____ DATA SHOWN

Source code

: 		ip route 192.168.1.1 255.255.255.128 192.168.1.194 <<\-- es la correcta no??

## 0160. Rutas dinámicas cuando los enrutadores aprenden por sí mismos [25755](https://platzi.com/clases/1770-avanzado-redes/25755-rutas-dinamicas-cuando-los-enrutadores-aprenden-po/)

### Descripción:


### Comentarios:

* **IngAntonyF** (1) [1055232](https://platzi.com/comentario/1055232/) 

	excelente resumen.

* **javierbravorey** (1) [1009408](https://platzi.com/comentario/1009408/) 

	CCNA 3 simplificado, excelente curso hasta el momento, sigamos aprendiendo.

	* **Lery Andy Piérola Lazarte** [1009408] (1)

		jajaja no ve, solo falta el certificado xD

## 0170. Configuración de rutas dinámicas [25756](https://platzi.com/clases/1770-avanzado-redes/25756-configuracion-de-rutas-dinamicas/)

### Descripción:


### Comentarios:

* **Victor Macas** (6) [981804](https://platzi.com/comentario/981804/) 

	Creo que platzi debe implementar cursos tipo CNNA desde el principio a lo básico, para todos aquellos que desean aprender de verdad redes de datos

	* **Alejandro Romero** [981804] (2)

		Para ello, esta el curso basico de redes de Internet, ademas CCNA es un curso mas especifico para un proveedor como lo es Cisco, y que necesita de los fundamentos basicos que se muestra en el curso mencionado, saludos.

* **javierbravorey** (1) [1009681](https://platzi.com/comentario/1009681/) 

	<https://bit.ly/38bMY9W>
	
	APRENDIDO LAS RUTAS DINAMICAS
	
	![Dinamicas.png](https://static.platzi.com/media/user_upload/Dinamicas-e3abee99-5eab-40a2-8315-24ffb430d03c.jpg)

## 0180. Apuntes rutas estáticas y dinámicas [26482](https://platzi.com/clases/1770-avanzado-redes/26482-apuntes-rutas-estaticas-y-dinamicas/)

________
____ DATA SHOWN

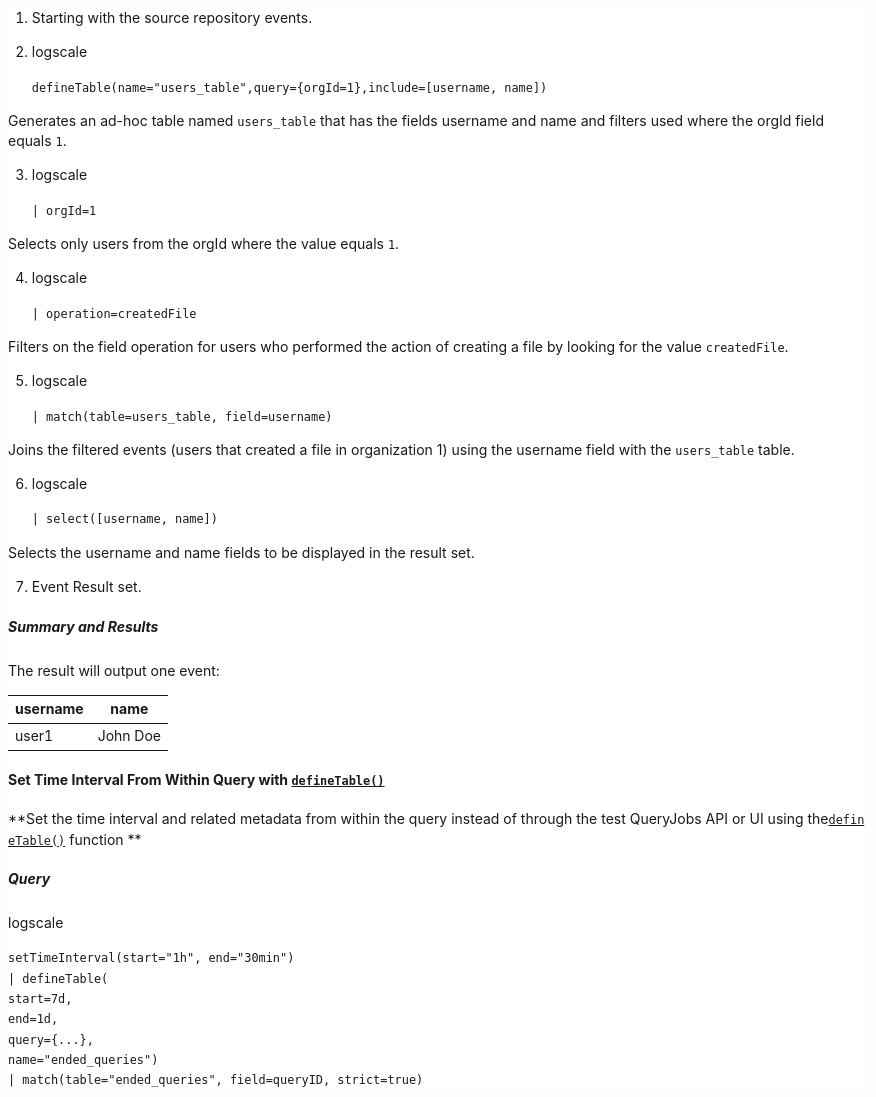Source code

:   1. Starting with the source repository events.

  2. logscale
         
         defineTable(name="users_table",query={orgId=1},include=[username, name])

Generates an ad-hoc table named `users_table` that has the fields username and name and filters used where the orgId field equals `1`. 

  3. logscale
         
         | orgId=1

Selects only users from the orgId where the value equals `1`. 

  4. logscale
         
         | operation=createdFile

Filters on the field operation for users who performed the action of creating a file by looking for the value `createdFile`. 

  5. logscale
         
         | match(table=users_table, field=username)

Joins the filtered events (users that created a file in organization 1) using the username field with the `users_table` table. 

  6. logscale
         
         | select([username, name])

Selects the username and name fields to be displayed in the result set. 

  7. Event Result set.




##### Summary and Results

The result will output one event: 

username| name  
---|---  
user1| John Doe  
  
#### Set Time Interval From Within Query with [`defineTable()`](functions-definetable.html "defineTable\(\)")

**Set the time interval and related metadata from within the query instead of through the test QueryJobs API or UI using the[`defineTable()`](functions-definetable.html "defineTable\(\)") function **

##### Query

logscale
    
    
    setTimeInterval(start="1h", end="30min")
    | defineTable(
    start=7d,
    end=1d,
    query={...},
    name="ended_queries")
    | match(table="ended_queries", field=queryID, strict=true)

________

ABOUT THIS EXERCISE
Go through the listing above and return each line that includes the word "where".

TASK RESPONSE
Generates an ad-hoc table named `users_table` that has the fields username and name and filters used where the orgId field equals `1`. 
Selects only users from the orgId where the value equals `1`. 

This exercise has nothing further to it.